Kim Petalas has spent thirty wonderful years as national programming director at the historic Palace Cinemas.
As he plans to step down from his role by end of the year, the Greek Australian director takes with him a huge recognition, the Lifetime Achievement Award by the Australian Independent Distributors Association (AIDA), for his contribution to Independent and Australian cinema.
“I was incredibly humbled and most gracious in achieving the Lifetime Achievement award from AIDA. It was something that was totally unexpected, but I was very honoured to be acknowledged by peers in an industry that is so close to my heart,” Mr Petalas told Neos Kosmos in an interview about his journey in the film industry.
“I have been absolutely honoured to have met so many high-profile people over my career. I’ve had dinners with Samuel Jackson, with Catherine Deneuve, William Defoe, Roger Corman. I have met Jerry Lewis, Jon Voight, Peter Fonda and these are the things that as a boy I dreamt of. I dreamt of meeting people like that,” he says with awe.
Mr Petalas is also grateful for the many wonderful friendships he established in the film industry, not only in Australia but also internationally, from film distributors to cinema owners.
“It is a small community, but we all have the same vision and passion to present films on the screen, in the best environment. For us, movies is not just work, it is our way of life. We breathe and live our movies in everything we do.”
Mr Petalas’ passion for the cinema, was nurtured from a young age, as he discovered the classic masterpieces in the home theatre his father, Angelo Petalas, had set up.
He grew up learning from the very best, Visconti, François Truffaut, and enjoying commercial classics such as ‘The Midnight Cowboy’, ‘The Graduate, ‘Death in Venice’, ‘The Damned’.
“From a young boy I had a real passion for film and in my teen years when my father ran the Union Theatre, at the Melbourne University, I used to assist him with the programme. It was a very successful cinema, that was regularly full on Friday and Saturday nights. So, I got a real education for film in that period.”
It is this time in his life that reminds him of Cinema Paradiso, a film that has always stayed with him.
“Sometimes when I see the boy in the film, I remember me. Cutting all those little pieces of film. When I was winding films with my dad I would stop the film and look at each frame. I was absolutely entranced.”
Mr Petalas believes that in some ways he was at the right place and the right time, when he joined Palace Cinemas in 1991.
“I was fortunate to join the company, a family who was wonderful to me, over the journey. When I started, Palace Cinemas, was about to expand dramatically and I think together we were able to establish a wonderful circuit and one that I am incredibly proud of.”
Palace Cinemas really changed the face of cinema then, bringing in a new sophistication, a new sense of hospitality, very European, very welcoming to the patrons, with beautiful bars, that redefined the cinema-going experience.
Another important initiative was establishing the international film festivals for the Australian audience.
“We established a film festival circuit where patrons were given the opportunity to see international films in a cinema environment.” And it was in one of those film festivals that Kim Petalas would meet his future wife, Anna, from Crete, who regularly attended the Greek Film Festival.
His brainchild however is the the British Film Festival, as he noticed over the years that when British films played across their circuit they did incredibly well. “I felt it would be a great opportunity to offer the best of British cinema on a yearly basis in a festival environment.” The festival also gave them a chance to see how the films would perform.
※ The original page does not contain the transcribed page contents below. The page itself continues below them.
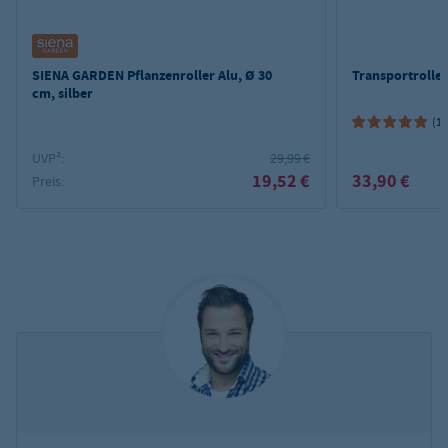
SIENA GARDEN Pflanzenroller Alu, Ø 30
Transportroller
cm, silber
(1)
UVP²:
29,99 €
19,52 €
33,90 €
Preis: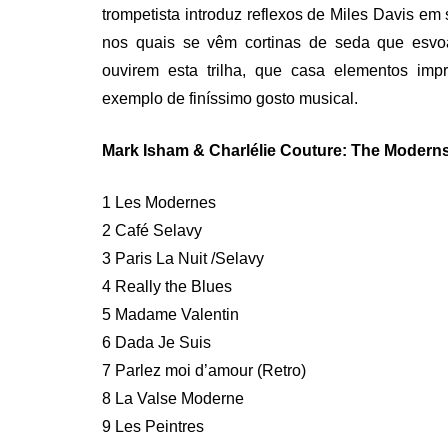
trompetista introduz reflexos de Miles Davis em
nos quais se vêm cortinas de seda que es
ouvirem esta trilha, que casa elementos imp
exemplo de finíssimo gosto musical.
Mark Isham & Charlélie Couture: The Moderns
1 Les Modernes
2 Café Selavy
3 Paris La Nuit /Selavy
4 Really the Blues
5 Madame Valentin
6 Dada Je Suis
7 Parlez moi d’amour (Retro)
8 La Valse Moderne
9 Les Peintres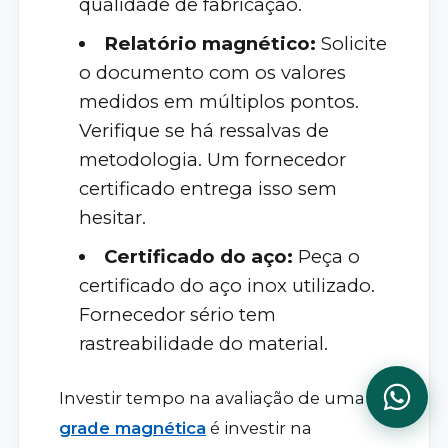
qualidade de fabricação.
Relatório magnético:
Solicite
o documento com os valores
medidos em múltiplos pontos.
Verifique se há ressalvas de
metodologia. Um fornecedor
certificado entrega isso sem
hesitar.
Certificado do aço:
Peça o
certificado do aço inox utilizado.
Fornecedor sério tem
rastreabilidade do material.
Investir tempo na avaliação de uma
grade magnética
é investir na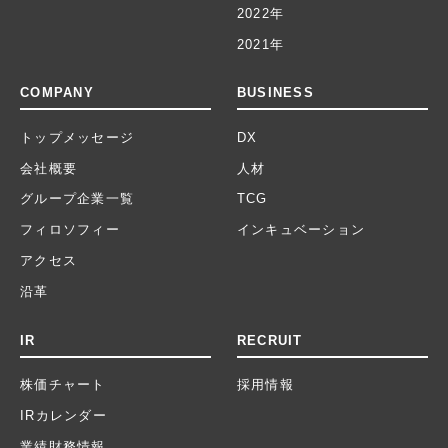
2022年
2021年
COMPANY
BUSINESS
トップメッセージ
DX
会社概要
人材
グループ企業一覧
TCG
フィロソフィー
インキュベーション
アクセス
沿革
IR
RECRUIT
株価チャート
採用情報
IRカレンダー
業績財務情報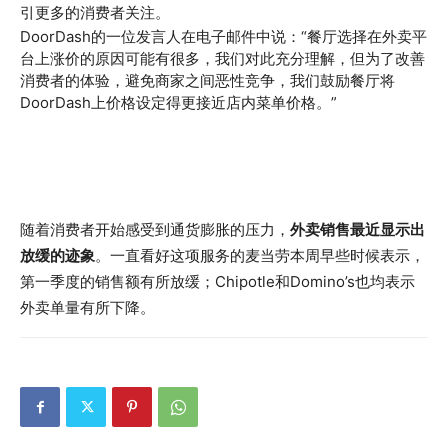
引更多的消费者关注。
DoorDash的一位发言人在电子邮件中说：“餐厅选择在外卖平
台上涨价的原因可能有很多，我们对此充分理解，但为了改善
消费者的体验，避免商家之间恶性竞争，我们鼓励餐厅将
DoorDash上价格设定得更接近店内菜单价格。”
随着消费者开始感受到通货膨胀的压力，
外卖销售最近显示出
放缓的迹象
。一直看好这项服务的麦当劳本周早些时候表示，
第一季度的销售额有所放缓；Chipotle和Domino’s也均表示
外卖单量有所下降。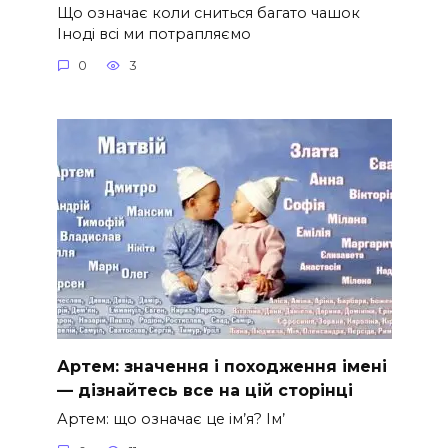
Що означає коли сниться багато чашок
Іноді всі ми потрапляємо
0
3
Артем: значення і походження імені
— дізнайтесь все на цій сторінці
Артем: що означає це ім’я? Ім’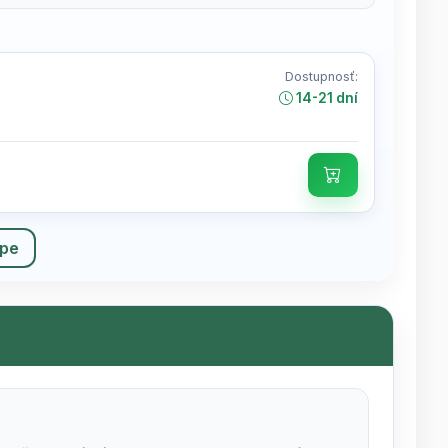
Dostupnosť:
14-21 dní
upe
“Sometimes real gems are discovered and distributors may even change their complete strategy on the way a film is released, based on the outcome of the British film festival.”
In this season, he points to the film ‘Mothering Sunday’ with young Australian actress, Odessa Young. “She is absolutely extraordinary in this film. These are the type of actors, the Margo Robbies who will go out and make a big name for themselves in Hollywood or international cinema,” he adds.
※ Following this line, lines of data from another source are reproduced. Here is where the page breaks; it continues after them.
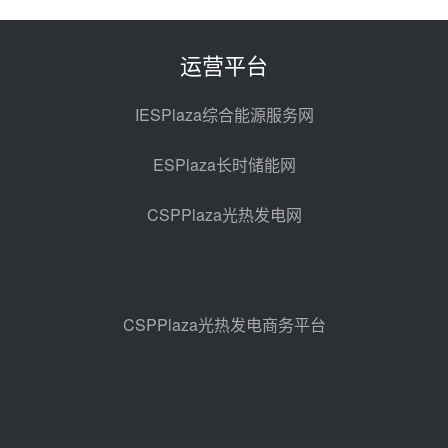
100MW光工程性能试验采购
前天 08-06 10:49
运营平台
西子洁能中标中广核德令哈50MW
光热示范电站二列蒸汽发生器设备
IESPlaza综合能源服务网
采购
08-05 17:20
ESPlaza长时储能网
亚核阀业中标天山北麓100MW光
热发电工程EPC总承包项目熔盐截
CSPPlaza光热发电网
止阀、熔盐三偏心蝶阀采购
08-05 17:15
昊森机电中标新疆华电天山北麓基
地100MW光热发电工程EPC总承
包项目熔盐介质超声波流量计采购
08-05 17:09
CSPPlaza光热发电商务平台
节点突破！独山子石化光伏熔盐储
能示范项目电加热器厂房顺利封顶
08-05 14:48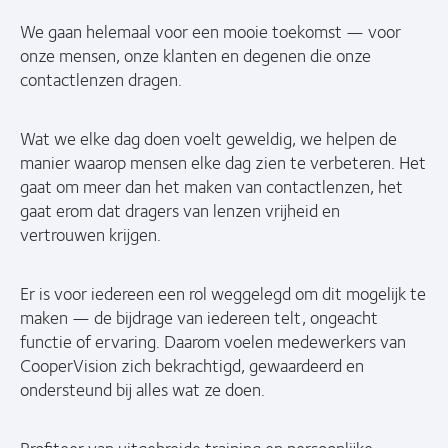
We gaan helemaal voor een mooie toekomst — voor
onze mensen, onze klanten en degenen die onze
contactlenzen dragen.
Wat we elke dag doen voelt geweldig, we helpen de
manier waarop mensen elke dag zien te verbeteren. Het
gaat om meer dan het maken van contactlenzen, het
gaat erom dat dragers van lenzen vrijheid en
vertrouwen krijgen.
Er is voor iedereen een rol weggelegd om dit mogelijk te
maken — de bijdrage van iedereen telt, ongeacht
functie of ervaring. Daarom voelen medewerkers van
CooperVision zich bekrachtigd, gewaardeerd en
ondersteund bij alles wat ze doen.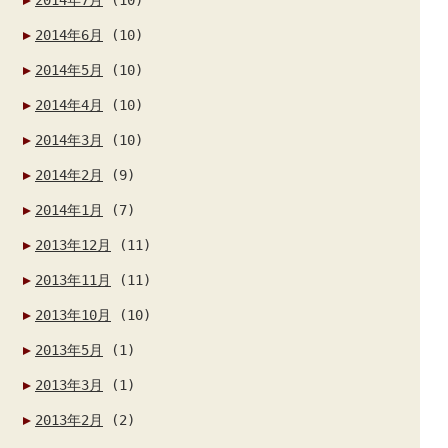
2014年6月
(10)
2014年5月
(10)
2014年4月
(10)
2014年3月
(10)
2014年2月
(9)
2014年1月
(7)
2013年12月
(11)
2013年11月
(11)
2013年10月
(10)
2013年5月
(1)
2013年3月
(1)
2013年2月
(2)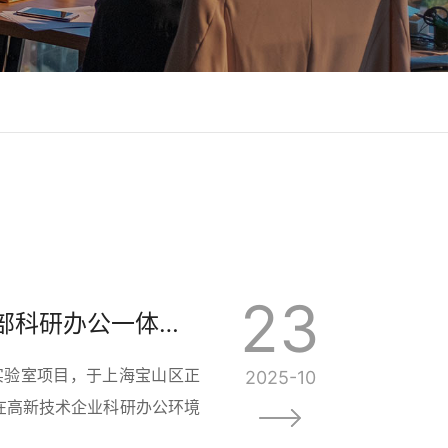
23
上海天太空间荣誉呈现：新泊地4500㎡总部科研办公一体化空间圆满交付
实验室项目，于上海宝山区正
2025-10
在高新技术企业科研办公环境
的融合生态 面对新泊地作为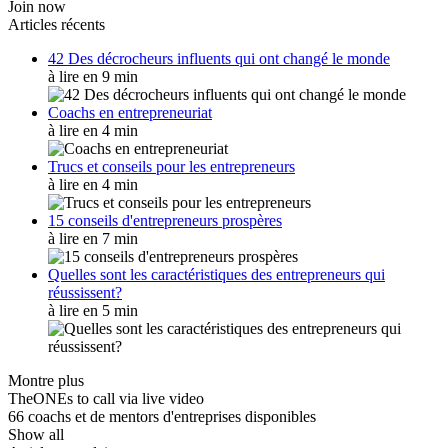
Join now
Articles récents
42 Des décrocheurs influents qui ont changé le monde
à lire en 9 min
Coachs en entrepreneuriat
à lire en 4 min
Trucs et conseils pour les entrepreneurs
à lire en 4 min
15 conseils d'entrepreneurs prospères
à lire en 7 min
Quelles sont les caractéristiques des entrepreneurs qui
réussissent?
à lire en 5 min
Montre plus
TheONEs to call via live video
66 coachs et de mentors d'entreprises disponibles
Show all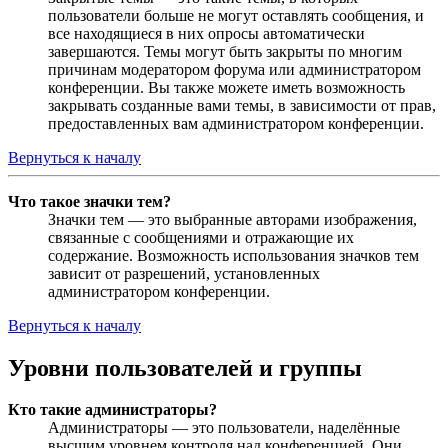
пользователи больше не могут оставлять сообщения, и
все находящиеся в них опросы автоматически
завершаются. Темы могут быть закрыты по многим
причинам модератором форума или администратором
конференции. Вы также можете иметь возможность
закрывать созданные вами темы, в зависимости от прав,
предоставленных вам администратором конференции.
Вернуться к началу
Что такое значки тем?
Значки тем — это выбранные авторами изображения,
связанные с сообщениями и отражающие их
содержание. Возможность использования значков тем
зависит от разрешений, установленных
администратором конференции.
Вернуться к началу
Уровни пользователей и группы
Кто такие администраторы?
Администраторы — это пользователи, наделённые
высшим уровнем контроля над конференцией. Они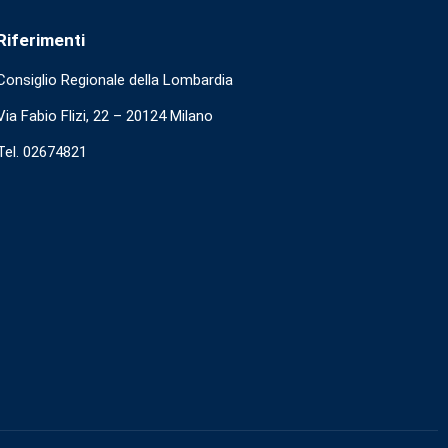
Riferimenti
Consiglio Regionale della Lombardia
Via Fabio Flizi, 22 – 20124 Milano
Tel. 02674821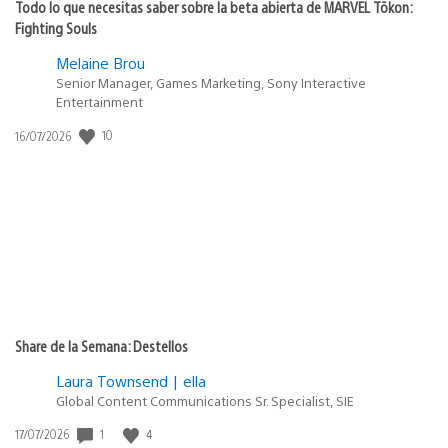
Todo lo que necesitas saber sobre la beta abierta de MARVEL Tōkon:
Fighting Souls
Melaine Brou
Senior Manager, Games Marketing, Sony Interactive
Entertainment
10
Fecha
16/07/2026
de
publicación:
Share de la Semana: Destellos
Laura Townsend | ella
Global Content Communications Sr. Specialist, SIE
1
4
Fecha
17/07/2026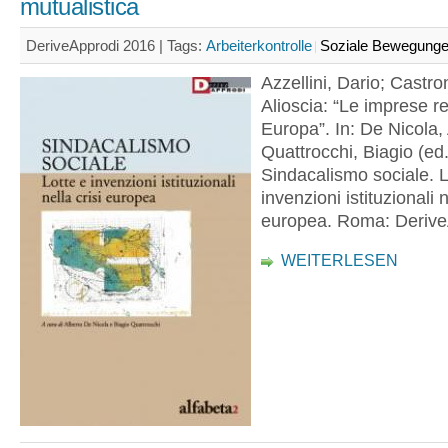
mutualistica
DeriveApprodi 2016 |
Tags:
Arbeiterkontrolle
Soziale Bewegung
Azzellini, Dario; Castr
Alioscia: “Le imprese r
Europa”. In: De Nicola, 
Quattrocchi, Biagio (ed.
Sindacalismo sociale. L
invenzioni istituzionali n
europea. Roma: Derive
WEITERLESEN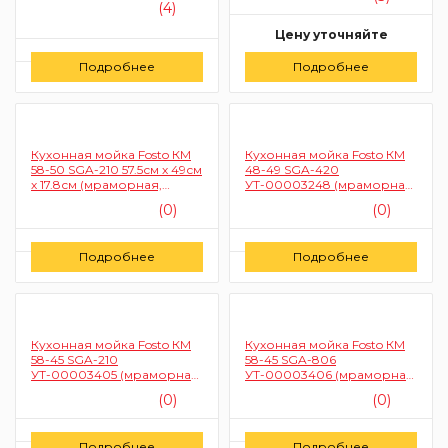
черный)
песочный пляж)
(4)
Цену уточняйте
Цену уточняйте
Подробнее
Подробнее
Заказать
Заказать
Кухонная мойка Fosto КМ
Кухонная мойка Fosto КМ
58-50 SGA-210 57.5см х 49см
48-49 SGA-420
х 17.8см (мраморная,
УТ-00003248 (мраморная
прямоугольная, олово)
крошка, цвет обсидиан)
(0)
(0)
Цену уточняйте
Цену уточняйте
Подробнее
Подробнее
Заказать
Заказать
Кухонная мойка Fosto КМ
Кухонная мойка Fosto КМ
58-45 SGA-210
58-45 SGA-806
УТ-00003405 (мраморная
УТ-00003406 (мраморная
крошка, цвет олово)
крошка, овал малый, цвет
(0)
(0)
страда)
Цену уточняйте
Цену уточняйте
Подробнее
Подробнее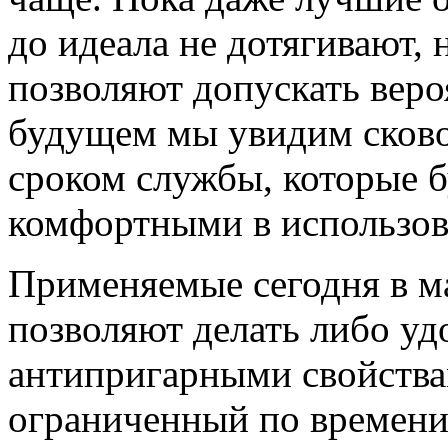
до идеала не дотягивают, 
позволяют допускать веро
будущем мы увидим сков
сроком службы, которые б
комфортными в использов
Применяемые сегодня в м
позволяют делать либо у
антипригарными свойствам
ограниченный по времени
Looking back, we ask him if there is an actor that stands out in his memory from the many encounters he has had at the Palace Cinemas.
“They were all very gracious and extremely polite. One that made a lasting impression on me was Jon Voight. We had dinner at the European in the city and ended up at a bar in St. Kilda. He was incredibly friendly, very interested in me and my family. He even phoned my father to have a chat with him. Can you imagine the surprise my father got when he answered the phone and Jon Voight was on the other end?”
There is so much more we could ask Mr Petalas about his career, about the actors and actresses he met, and the films that stand out in this year’s programme. After all, cinema is the most popular art form, and a reference point for many of us.
“Films teach us about other countries, we visit other places, we escape for a few hours, we learn about relationships, we discover new stories… we are constantly educated with cinema.”
Sometimes, a film will go down in history. “It will become a classic, as it stands the test of time, and is sometimes more relevant today than it was when it was first released.”
Though Mr Petalas is stepping down after 30 exciting years, to spend more time with family, he says that he will always be available to assist and help out wherever he can.
The Greek Australian director hails from Ithaca and Kefalonia.